Поставленная задача 1
Ответь на вопросы по тексту о расставании с Донецком:
(a) Как автор текста до сих пор называет 17 июля?
(b) С чем автор сравнивает то, как выгорела мучительная сентиментальность?
(c) Что автор собирается сделать, когда Украина вернется, согласно пункту 3 списка?
Поставленная задача 2
Пожалуйста, подхвати текст о расставании с Донецком и продолжи его после последнего предложения.

***** Исходный текст *****

Profile picture for user Анна Хрипункова
Анна Хрипункова
18.07.2016
6307

17 июля

День, когда я рассталась с Донецком. Так я называю 17 июля до сих пор. Даже теперь, когда этот день почти не болит. Еще два года назад я «отмечала» эту дату как-то особо. Говоря об этом сейчас, я больше не слышу в себе отклика. Я точно знаю, что это не черствость и не бездушие. Отклик, несомненно, есть, но он спрятан очень глубоко. Это своего рода самозащита. Но и не только.

Это еще и то, что называют «жить дальше».

Расставание с Донецком я переживала тяжелее многих и уж точно тяжелее всех, кого я знаю лично. Меня трогало все — от случайных фотографий до вполне конкретных воспоминаний о том, как там было хорошо. Люди пытались достучаться до моей боли, но она не давалась. Люди предлагали очнуться, но мне нравилось быть без сознания. Я болела так страстно, что еще чуть-чуть, и это стало бы моим призванием. Еще год назад, вспоминая эту дату, я думала, что не смогу это пережить никогда. А теперь я…

Стоп. Тут не совсем честно. По правде говоря, я действительно никогда не смогу это пережить. Но мучительная сентиментальность, заставлявшая меня писать очень многое (а других — плакать над этим часами), наконец-то во мне выгорела. Так заканчивается кислород в закрытой банке, в которой горела свеча. И в целом, я об этом не жалею. Кислород закончился, но свеча-то горела. Так что эти слезы многого стоили. Но теперь пришло время создать вакуум и сохранить в себе любовь, не оставив места гниению.

Что такое Донецк для меня сейчас?

Для меня это больше не розы, не воспоминания и не боль. Для переселенца во мне на первый план всплыло другое. Возможно, чистой воды прагматизм, но я предпочитаю думать об этом в виде нумерованного списка.

1. Донецк — Украина.

2. Украина в Донецк вернется.

3. Когда Украина вернется, я поеду в город восстанавливать его из небытия (даже если мне будет 70, и я буду больше мешать).

4. В Донецке остались люди, которые ждут Украину, ждут возвращения жизни и даже немножко ждут меня. Они и есть мой город.

5. Он существует. Я возрожу его для них, а потом…

6. …уеду насовсем.

С пунктом 6 я еще не определилась, но сейчас и не время. Я прокручиваю в уме этот план, и он кажется мне естественным. А тот, у кого есть хороший жизненный план, вряд ли будет думать о чем-то другом, правда же?

***** Исходные записи *****

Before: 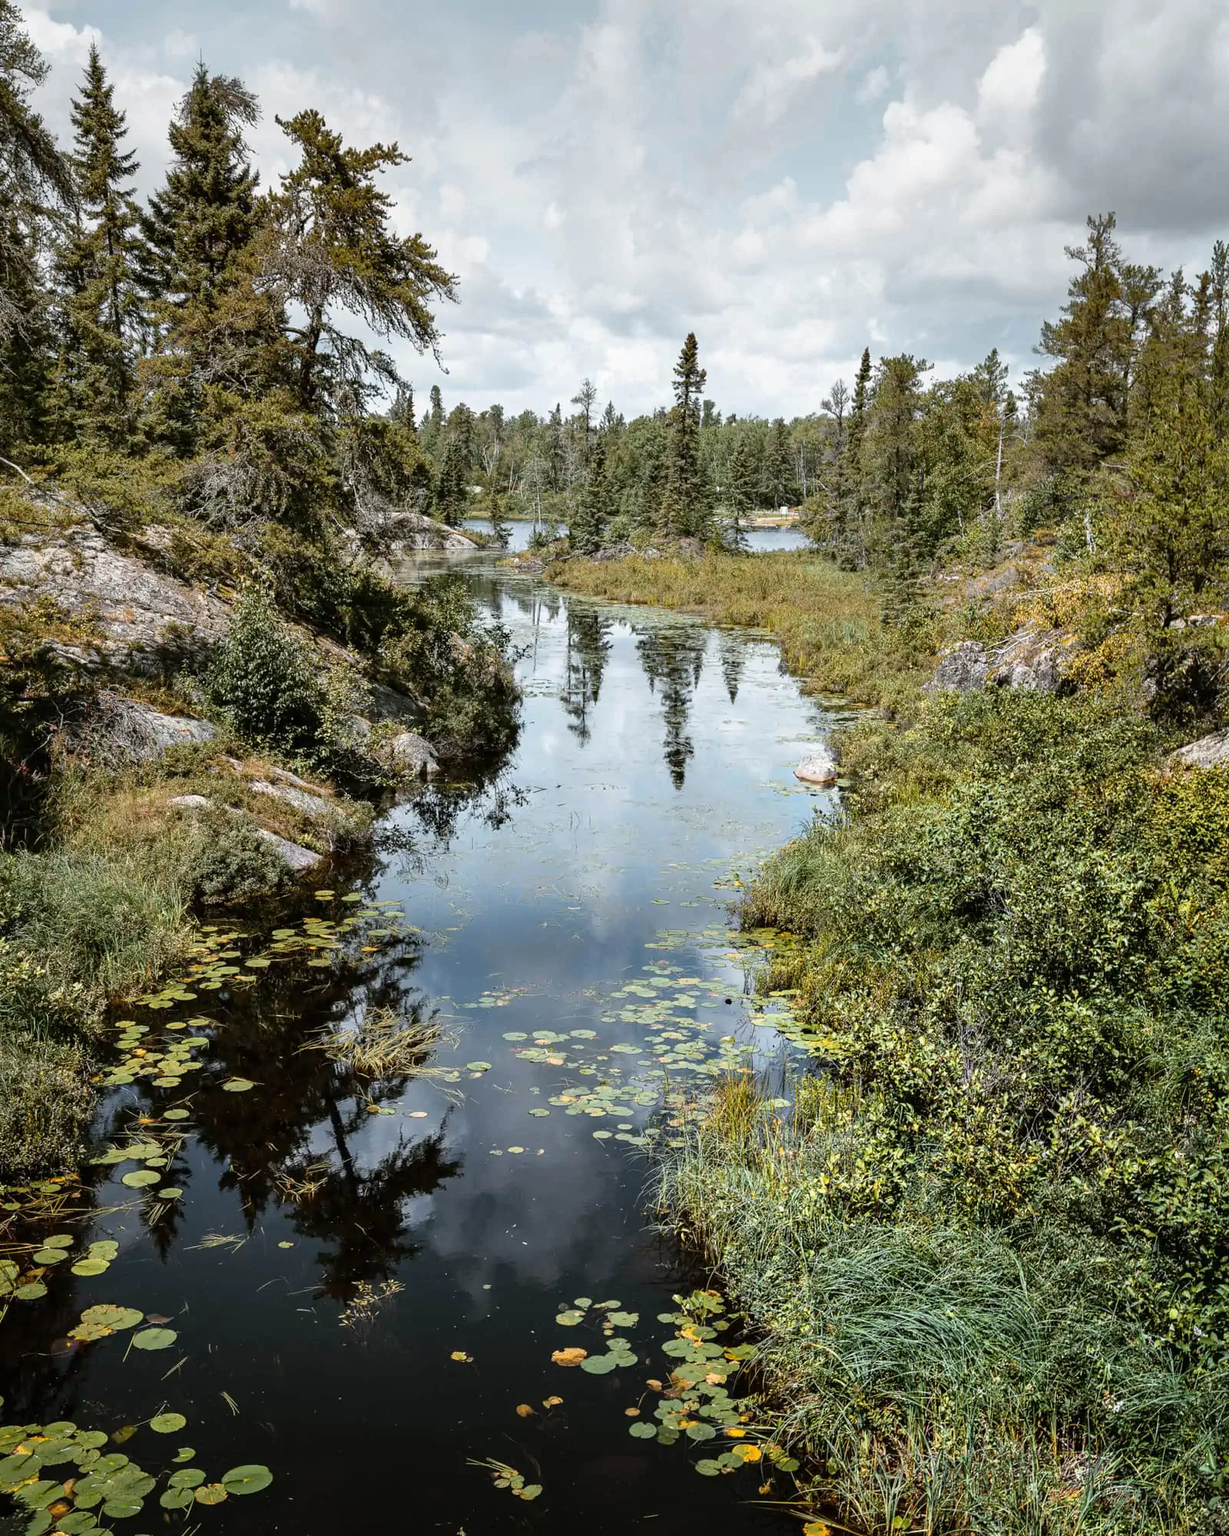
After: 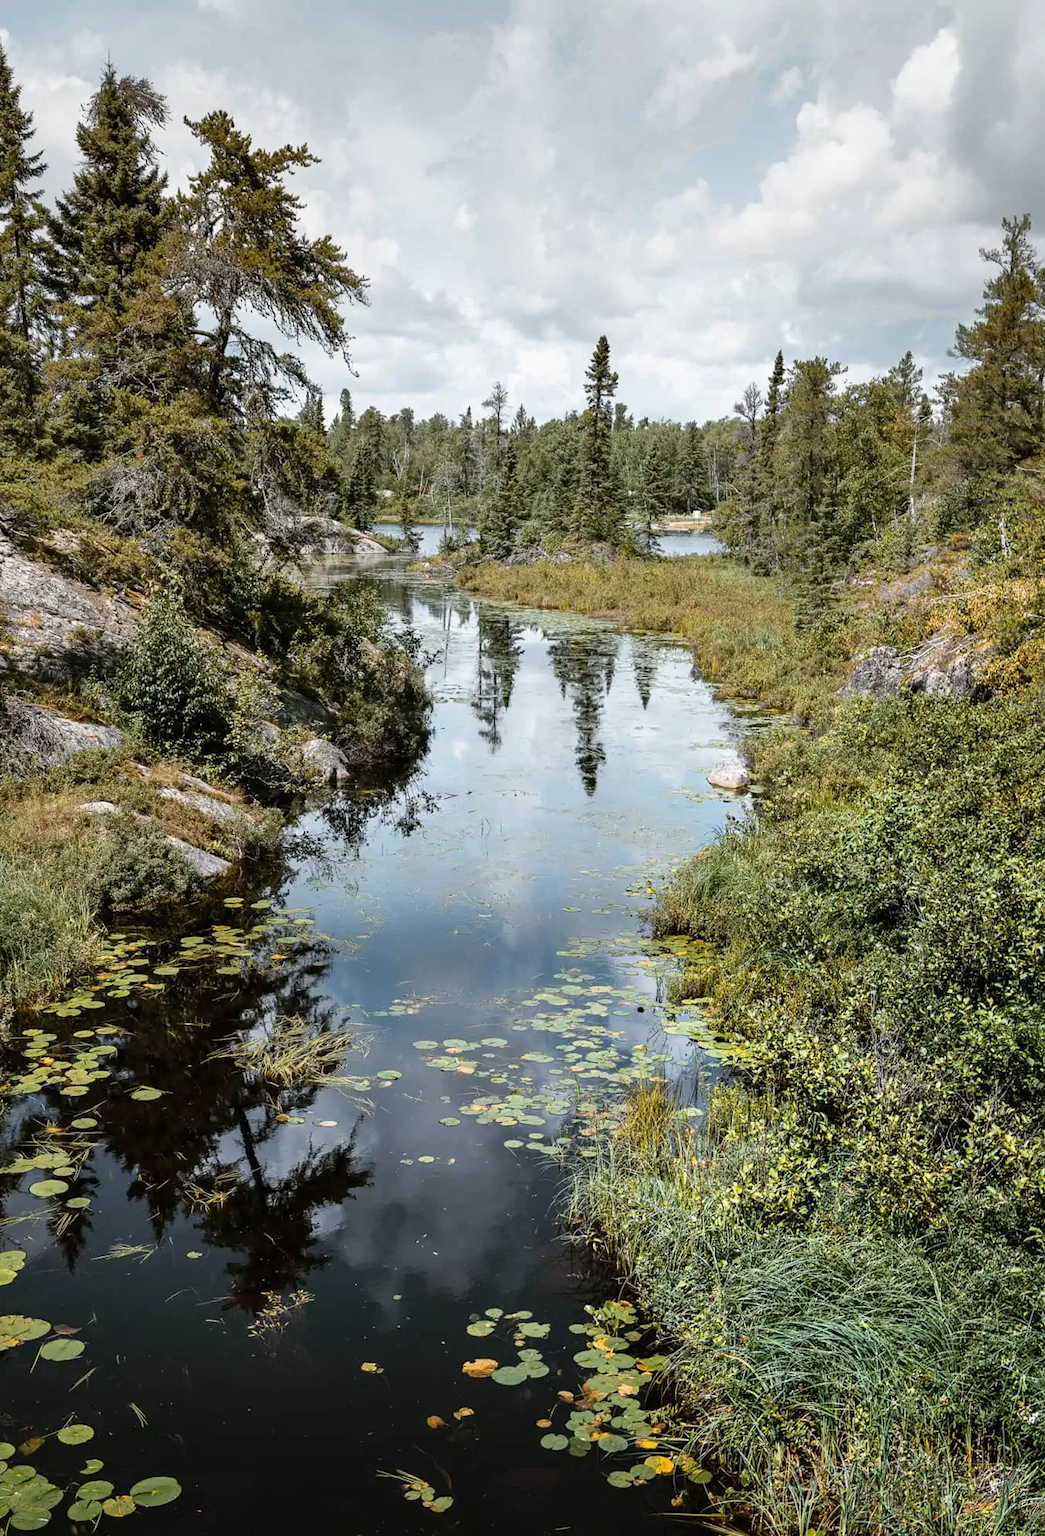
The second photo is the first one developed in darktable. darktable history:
crop: left 7.598%, right 7.873%
white balance: emerald 1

*****

Ответ 1
(a) Днем, когда автор рассталась с Донецком.
(b) С тем, как заканчивается кислород в закрытой банке, в которой горела свеча.
(c) Поехать в город восстанавливать его из небытия, даже если ей будет 70 и она будет больше мешать.

Ответ 2
Этот «хороший жизненный план» научил меня смотреть на вещи спокойнее. Прежде всего ушла патологическая потребность пристально следить за всей мерзостью, которую писали об Украине, украинцах, переселенцах «на той стороне». Информационная гигиена для меня стала настолько актуальной, что я не хожу это читать даже тогда, когда это нужно для сбора материала для статьи. Мне говорят: вот там-то вышел такой-то пост, почитай, тебе пригодятся цитаты. А я не иду. Я считаю, что есть определенные виды грязи, которую всегда стоит оставлять за порогом.

После того, как прошла эта детоксикация от ненависти, я увидела, что Донецк — это только люди. Из последних сил держащиеся за жизнь люди, которые… я хотела написать «являются патриотами Украины», но их суть глубже даже патриотизма. Скажем так, Донецк — это люди, оставшиеся людьми вопреки всему ужасу. Когда-нибудь, когда это станет безопасно для них, я назову их всех по именам. А пока лично для меня стоит бороться за Донецк только во имя этих людей.

Потом ушло самоистязание. Вот бульвааарчик, вот вокзааальчик, а посмотрите, каким был аэропортиииик! Все было отлично. Но, к сожалению, многое осквернено, а многое теперь предстоит возрождать. Я не против над этим поработать. Но теперь я против рыданий об этом. И сама не плачу, и других отговорю. В конце концов, если потратить силы на слезы сейчас, то кто будет работать потом?

Вместе с самоистязанием ушла ненависть. Нет, я больше не играю во всепрощение. Это было в моем старом Донецке, когда я могла улыбаться в ответ на моральное насилие, прощать подлость и терпеть скотство. Прощения не будет, но не будет и ненависти. Есть люди, которых для меня больше нет, каким бы наигранным ни казался этот каламбур. Когда мои великодушные друзья будут благородно здороваться с ними, потому что простили, я буду переходить на другую сторону улицы. Всегда. Я не великодушна ни капли. Но и «сдать сепара» — это не про меня. Во мне нашлась тонна злости, но не нашлось ни грамма подлости. Донецк меня не так воспитывал. Если кого-то воспитывал так, то… возможно, у нас просто был разный Донецк.

В этом, кстати, сут. Донецк — разный. Какой Донецк спасать, каждый решает сам. Но здорово то, что и сам Донецк решает, каким ему быть. Что-то подсказывает мне, что он вот-вот выберет правильное решение. Я не буду давить, но потом помогу.

Главный вывод за два года — сейчас время только для того, чтобы расходовать силы на любовь. Все, кто хоть немного ее не вызывают, выносятся за поля. Остаются лишь те, перед кем не стыдно расплакаться после долгой разлуки. Моя недавняя поездка в Мариуполь показала, что их довольно много. Оставив там немало слез, я поняла, что этого-то как раз и не хватало. О былом Донецке надо было сразу плакать до дна. Тогда это не затянулось бы на два года.

Былого Донецка больше не будет. Это стоило понять не 17 июля 2016-го, а 17 июля 2014-го.

И если оглянуться на это время, то самым тяжким, самым невыносимо жутким для меня останется только этот день.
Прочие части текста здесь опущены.